Bruno Fernandes’s failure to seize a clear opportunity to equalize at Watford came after a performance against City that was as poor as the one he has produced since joining United, giving away cheap possession time and time again.
It has never been entirely clear why United spent £ 47 million on Brazilian midfielder Fred. And the only thing that can be said about the injured Paul Pogba is that no one is arguing that things would have been better if the Frenchman, sent off after entering as a substitute against Liverpool, had been available.
Was Solskjaer willing to challenge the owners?
One of the accusations regularly leveled at Solskjaer is that he does not have a strong football style to distinguish him, meaning he pales in comparison to management heavyweights like Pep Guardiola, Jurgen Klopp and Thomas Tuchel.
This vision ignores the fact that he has beaten teams led by all three, at the same time he surpassed Julian Nagelsmann, Marcelo Bielsa and Mauricio Pochettino.
Initially, Solskjaer felt that his team lacked the aptitude to push in the way he wanted. He got rid of Romelu Lukaku and Alexis Sánchez with the goal of having a younger attacking force that could run and force opposing defenses to make mistakes.
His midfield still looked weak, but there was a consistent pattern to Solskjaer’s recruiting. He signed Jadon Sancho early in the closed season and convinced Edinson Cavani to stay at Old Trafford for another year when it seemed the Uruguayan was ready to move on.
The arrival of Ronaldo broke the template.

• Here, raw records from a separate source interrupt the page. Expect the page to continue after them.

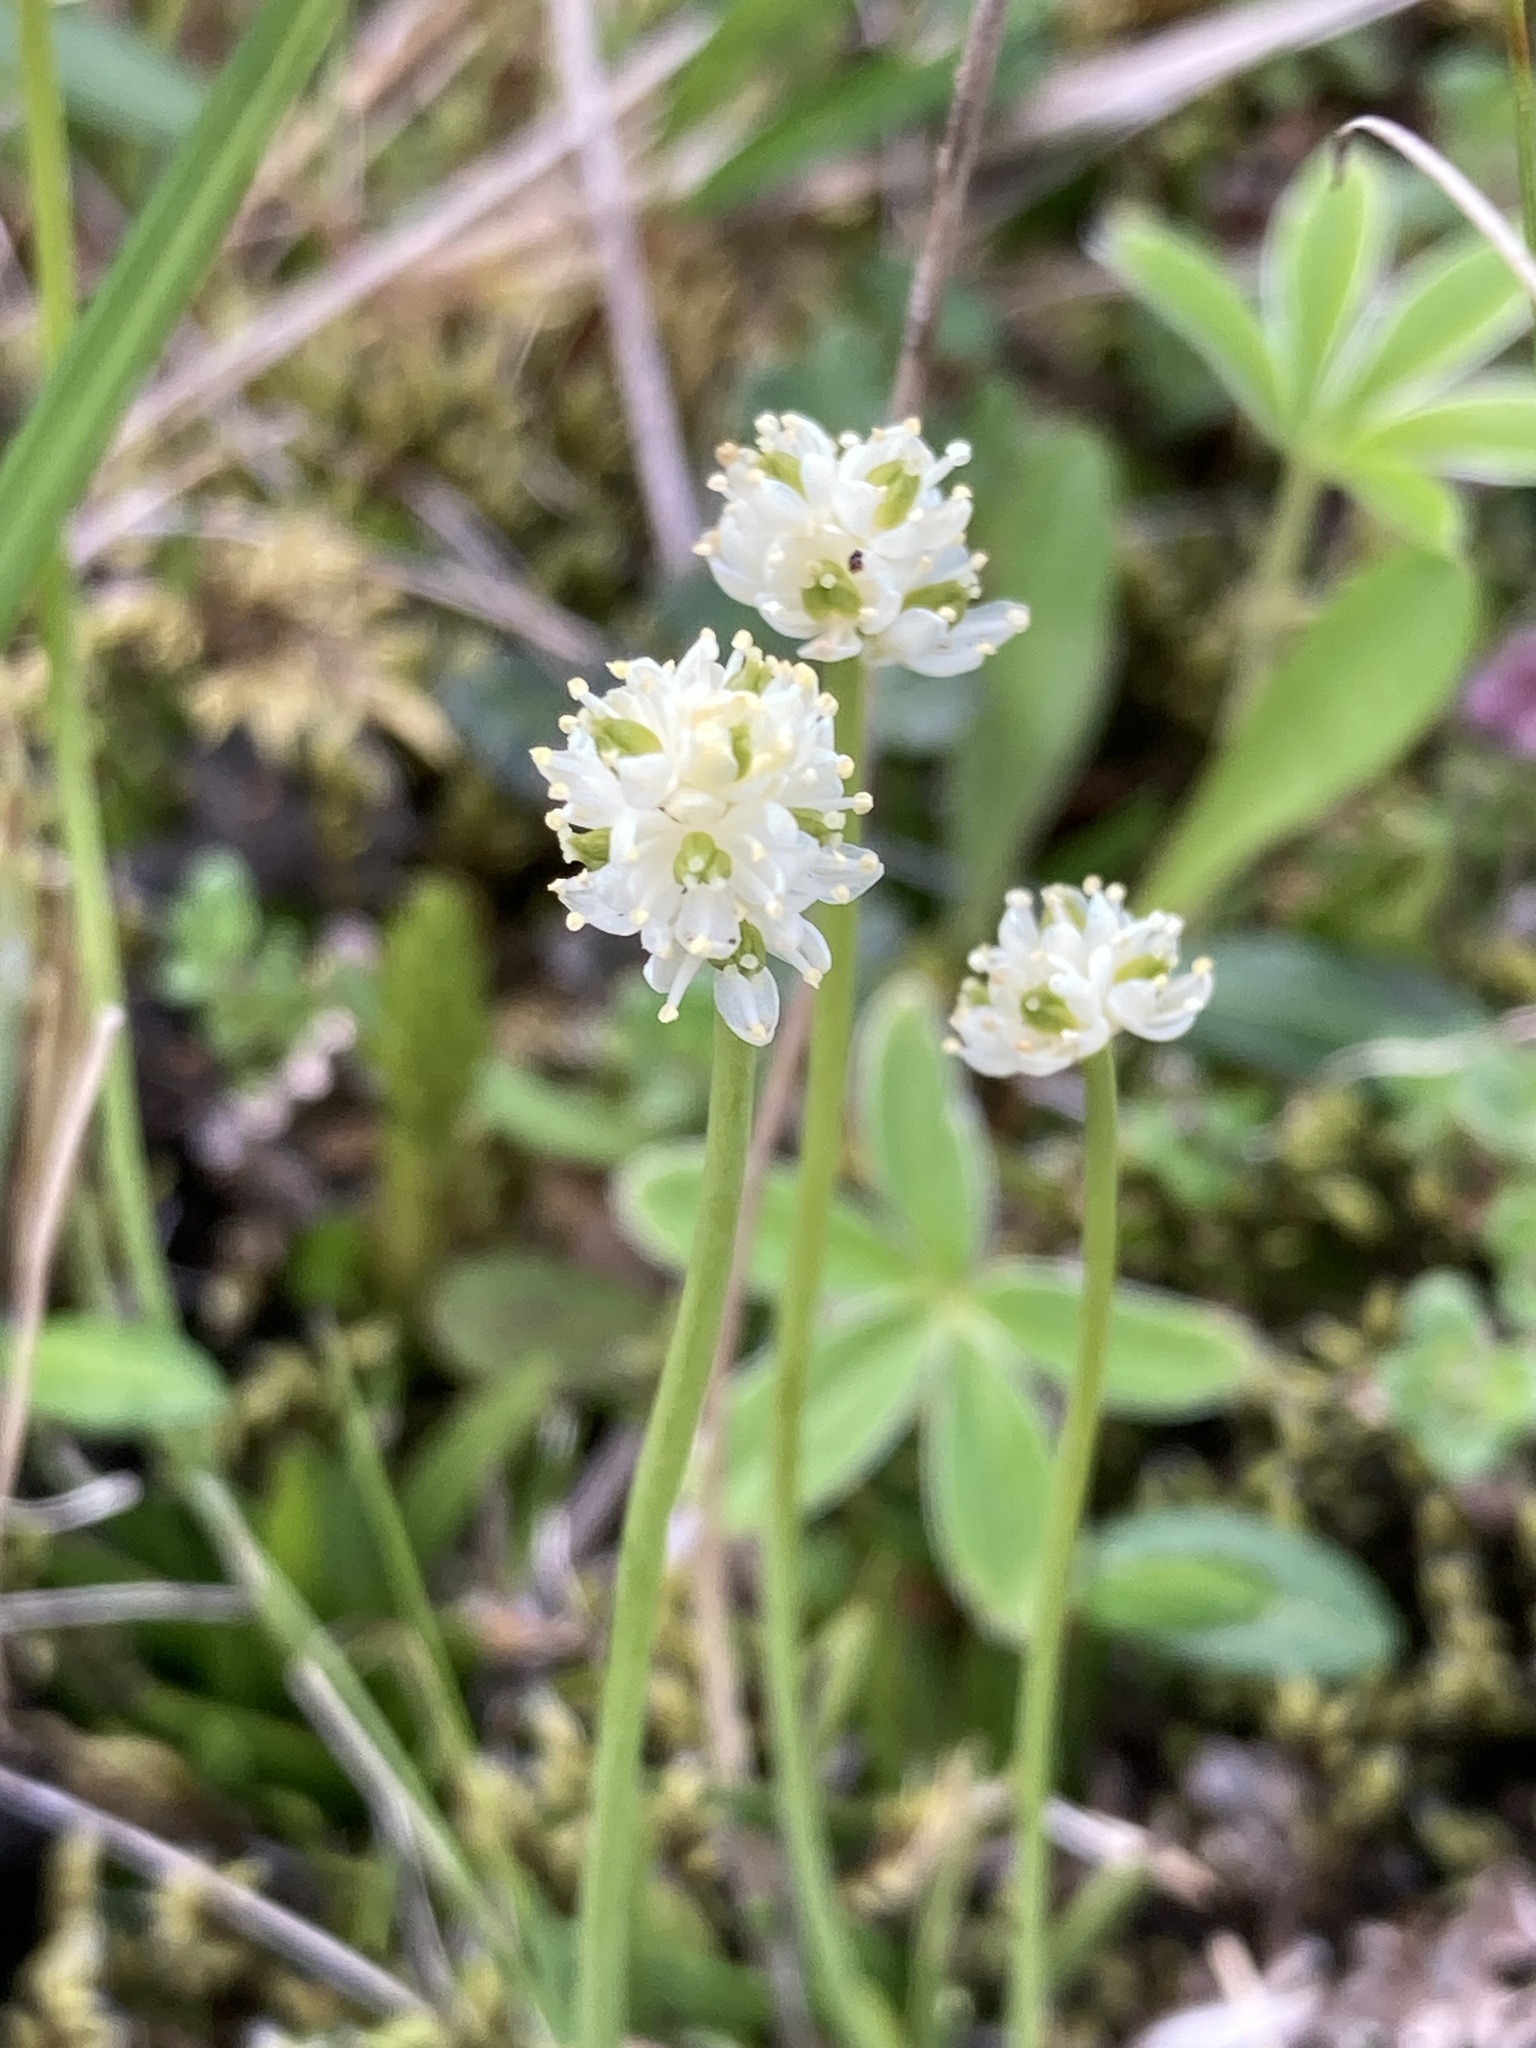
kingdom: Plantae
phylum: Tracheophyta
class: Liliopsida
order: Alismatales
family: Tofieldiaceae
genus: Tofieldia
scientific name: Tofieldia pusilla
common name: Scottish false asphodel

At a stroke, the number nine role, which Cavani and Mason Greenwood were expected to share, was awarded to the 36-year-old. As a result, Cavani has barely played and Greenwood has played a large role, reducing Sancho’s chances.
Ronaldo’s abilities are beyond question and his goals have saved United more than once this season. But pushing defenders out of possession wasn’t his game 10 years ago and nothing has changed.
Did Solskjaer really value Ronaldo’s return to Old Trafford as much as the executives who knew the business impact the Portuguese superstar would have?
And if not, were you willing to say so?
Even when Solskjaer was still at work and the results were going well, some sources, steeped in United’s history, wondered if he was prepared to go to war internally for what he believed was right, if he was prepared to challenge the Glazer family. and Executive Vice President Ed Woodward.
Deep down, the theory goes, Solskjaer always felt he was lucky to land such a great job given his relatively low-profile managerial resume, and his nature meant he would accept imperfect situations rather than criticize them.
That narrative may explain why Solskjaer survived those terrible defeats to Liverpool and Manchester City. It may also explain why United allowed Antonio Conte to join Tottenham instead of making a move for the demanding Italian.
Now, however, they are on the hunt for the number five manager after Ferguson.
And after what has happened before, there can be no real confidence that they will get it right this time.